Potential Constraints on AI Buildout
Krishna identifies three to four broad factors that could slow down AI data center growth:
-
Power Constraint (The Power Wall):
- Issue: Data center growth is outpacing power availability. This also impacts broader electricity prices for consumers.
- Political Aspect: Local opposition to data centers due to electricity price concerns is growing.
- Fermy Example: The IPO of Fermy, a single-asset REIT focused on supplying power for data centers, illustrates the long lead times (6 years for the first nuclear reactor) and regulatory hurdles in securing power.
-
Demand Wall:
- Shift from Pre-training to Inference: Demand for compute decreases as AI models move from pre-training to inference.
- Model Efficiencies: Improvements in AI models could lead to a better balance between demand and supply, reducing the need for extensive capital spending.
-
Funding Issues:
- Rising Scale: As the scale of funding requirements increases, the ability to secure subsequent rounds of funding on sound financial footing will become crucial.
Hedging Strategies for Investors
Krishna offers insights into hedging strategies for investors concerned about potential market downturns or a slowdown in AI capex.
- Auxiliary Beneficiaries: Investors can look beyond the "hyperscalers" (major AI players) to sub-sectors within energy, industrials, power, and utilities that benefit indirectly from AI capex. However, exuberance is already showing in these areas, with multiples rising rapidly (e.g., hard drive companies trading at 20x earnings, up from single digits).
- Equity Euphoria Index: Barclays' derivatives team has launched an "Equity Euphoria Index," which currently shows near-peak levels of euphoric behavior among stocks, particularly smaller companies that are AI auxiliary beneficiaries.
- Cheap Options: A suggested strategy is to look for cheap options on these beneficiaries and buy protection.
- Selling Out-of-the-Money Calls and Buying Puts: For companies trading at high multiples due to AI hype, investors can sell out-of-the-money call options to generate premium income. This income can then be used to buy put options, effectively hedging against a potential price decline. This strategy limits upside potential but provides downside protection.

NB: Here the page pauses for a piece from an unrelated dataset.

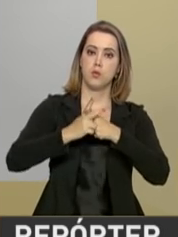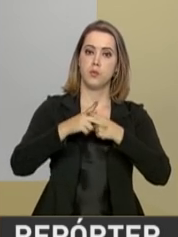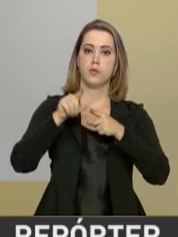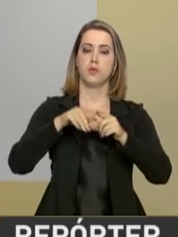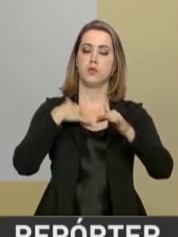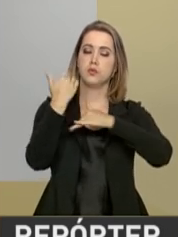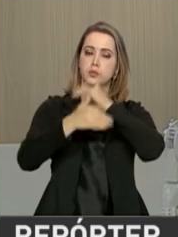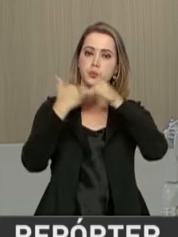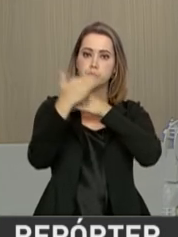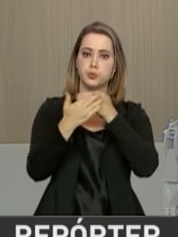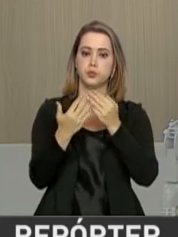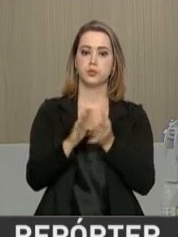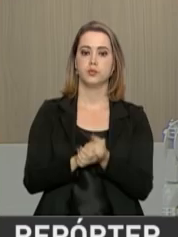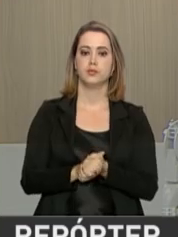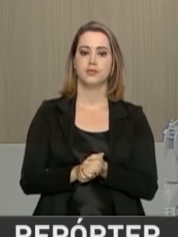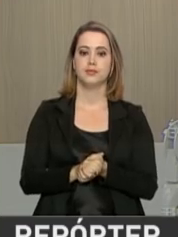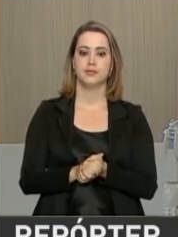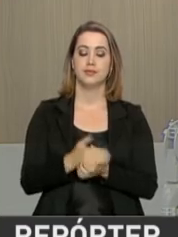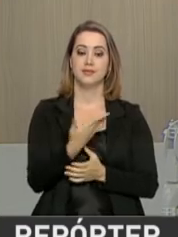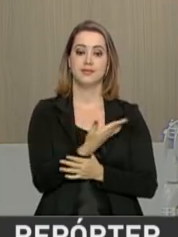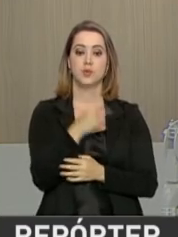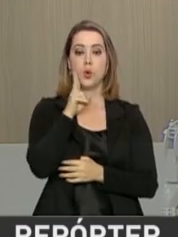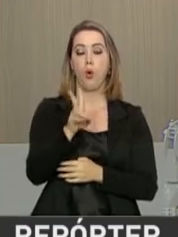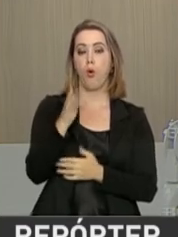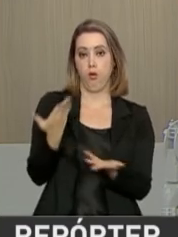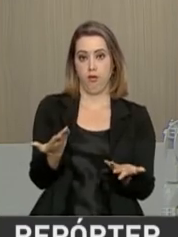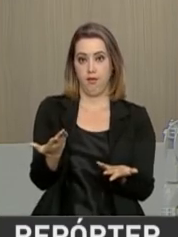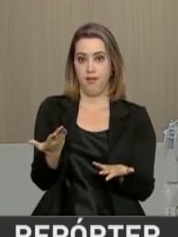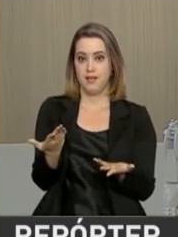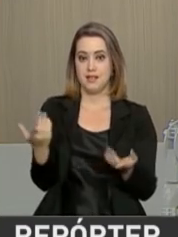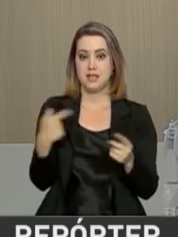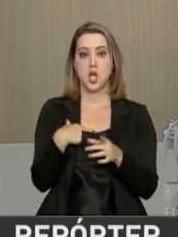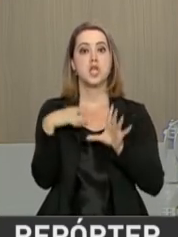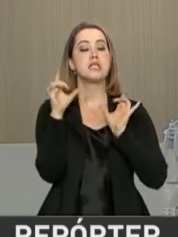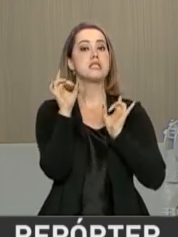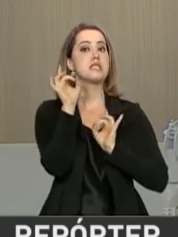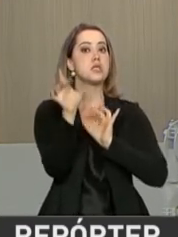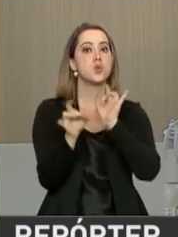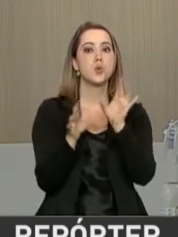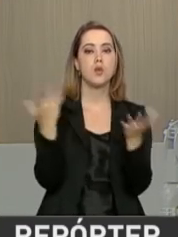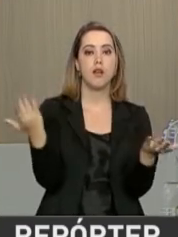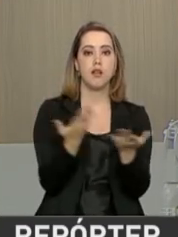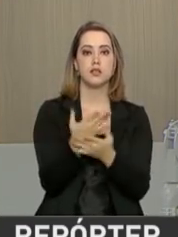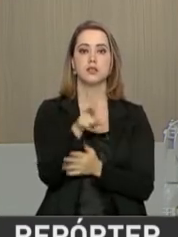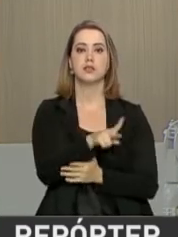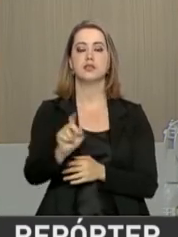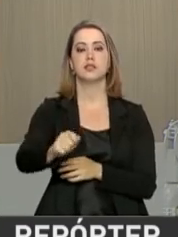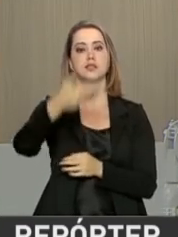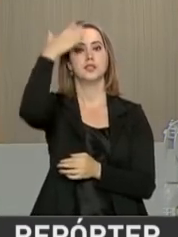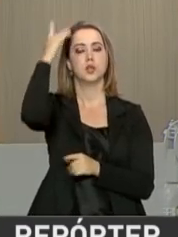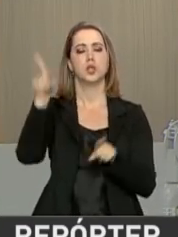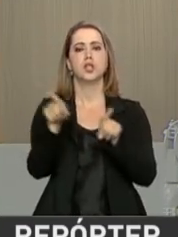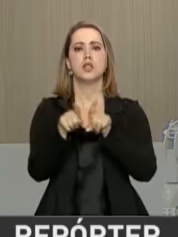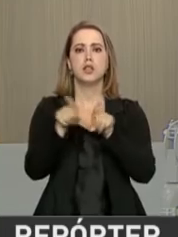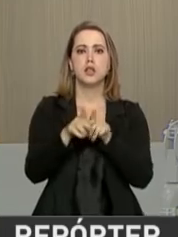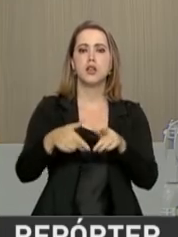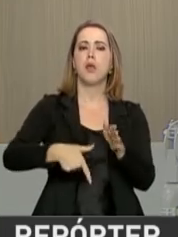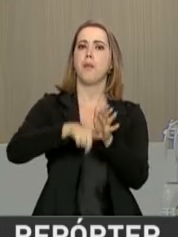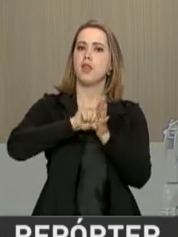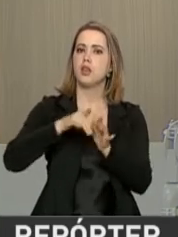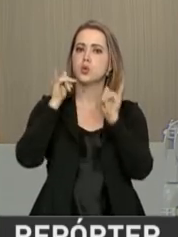para crescer. E olha, Zé Luiz, com exclusividade para a Voz do Brasil, o presidente também adiantou o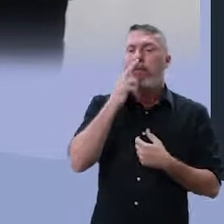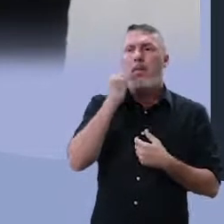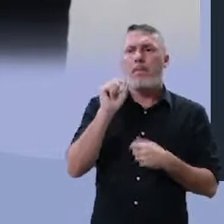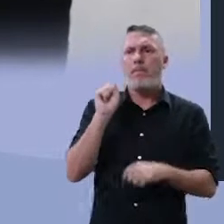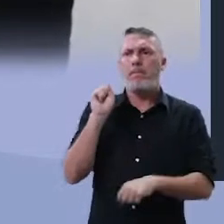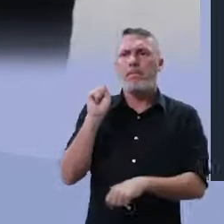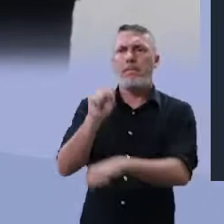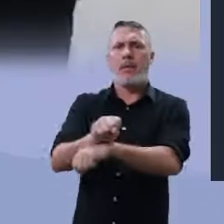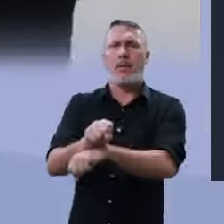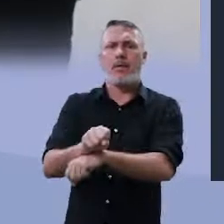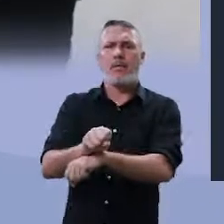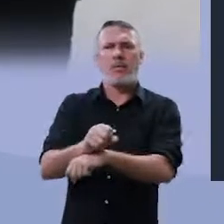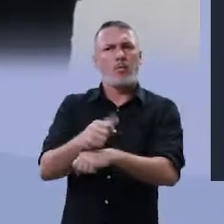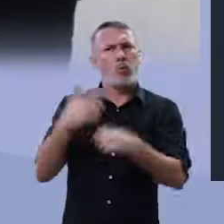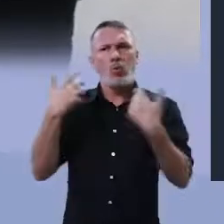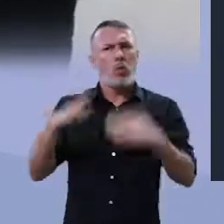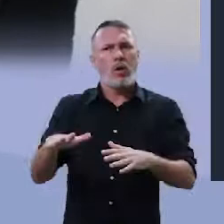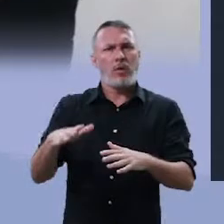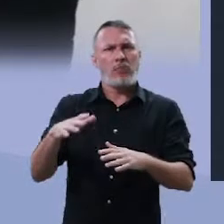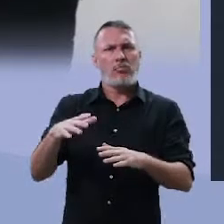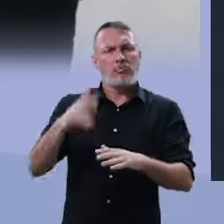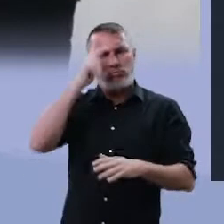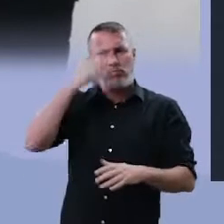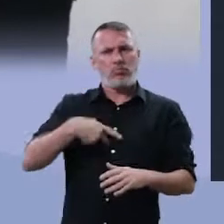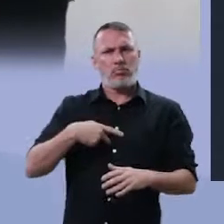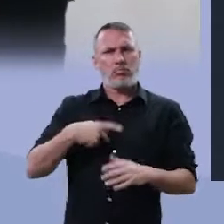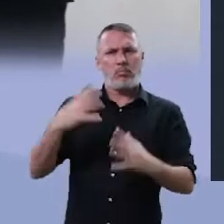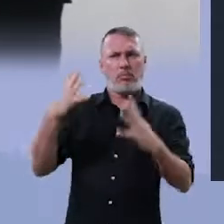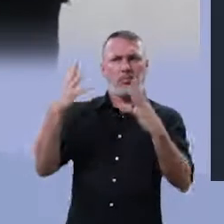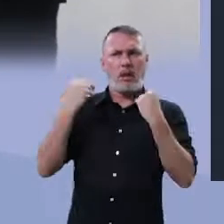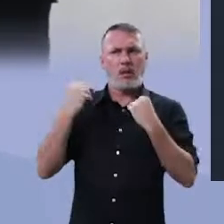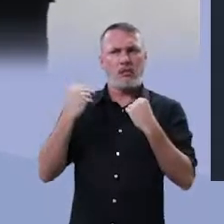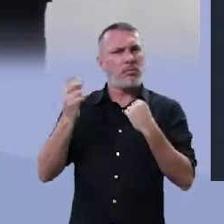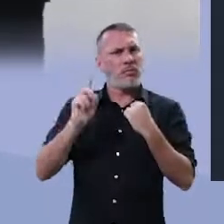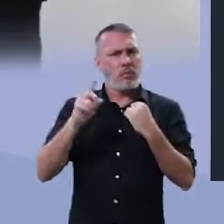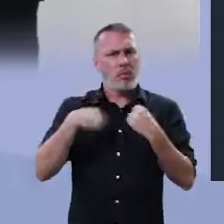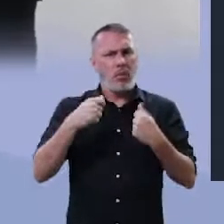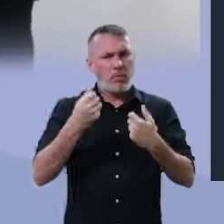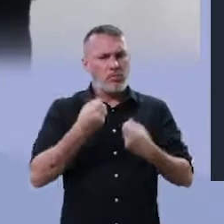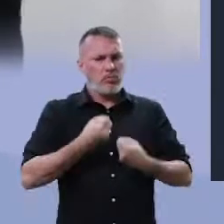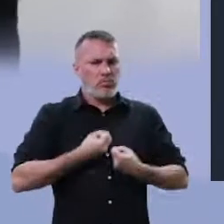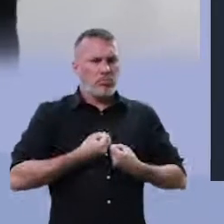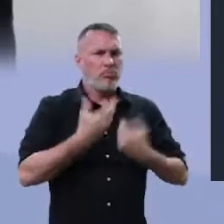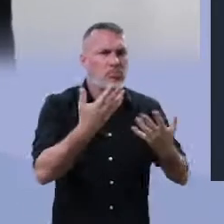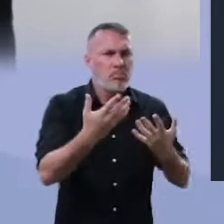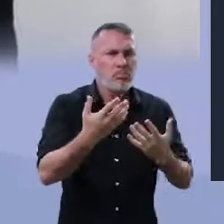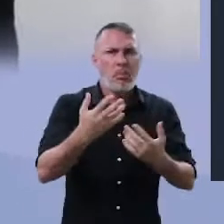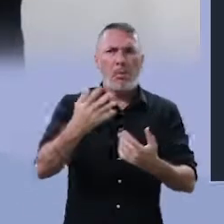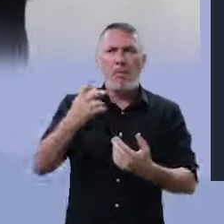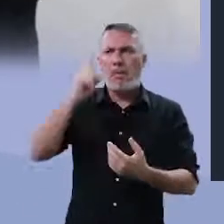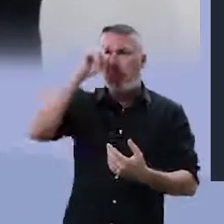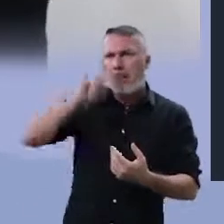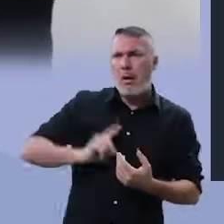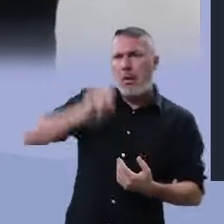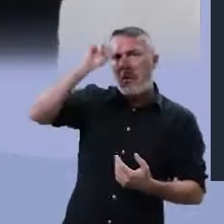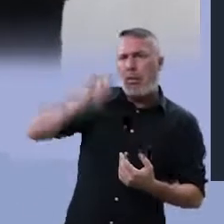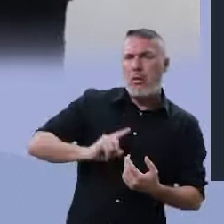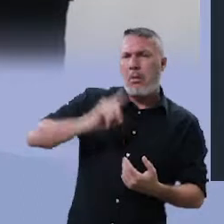Então ele está dizendo, pai, afasta de mim esse cálice, ou seja, me deixa falar, me deixa expressar, o que eu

- DeepSea Example: The "DeepSea" event (concerns about Chinese companies' AI capabilities) is cited as an example where hyperscalers and auxiliary beneficiaries experienced sell-offs, leading to a rotation into more defensive and quality/value names. This demonstrates that even during a broad market downturn, 70% of S&P stocks can still be up, highlighting the importance of seeking protection.
Conclusion
The discussion emphasizes that while AI infrastructure spending is robust and unlikely to disappear, investors should be aware of potential risks and consider hedging strategies. The complex interdependencies within the AI ecosystem, the potential for overbuilding, and the constraints of power availability are key concerns. The conversation concludes by reiterating the prudence of protecting oneself against potential slowdowns in capex spending.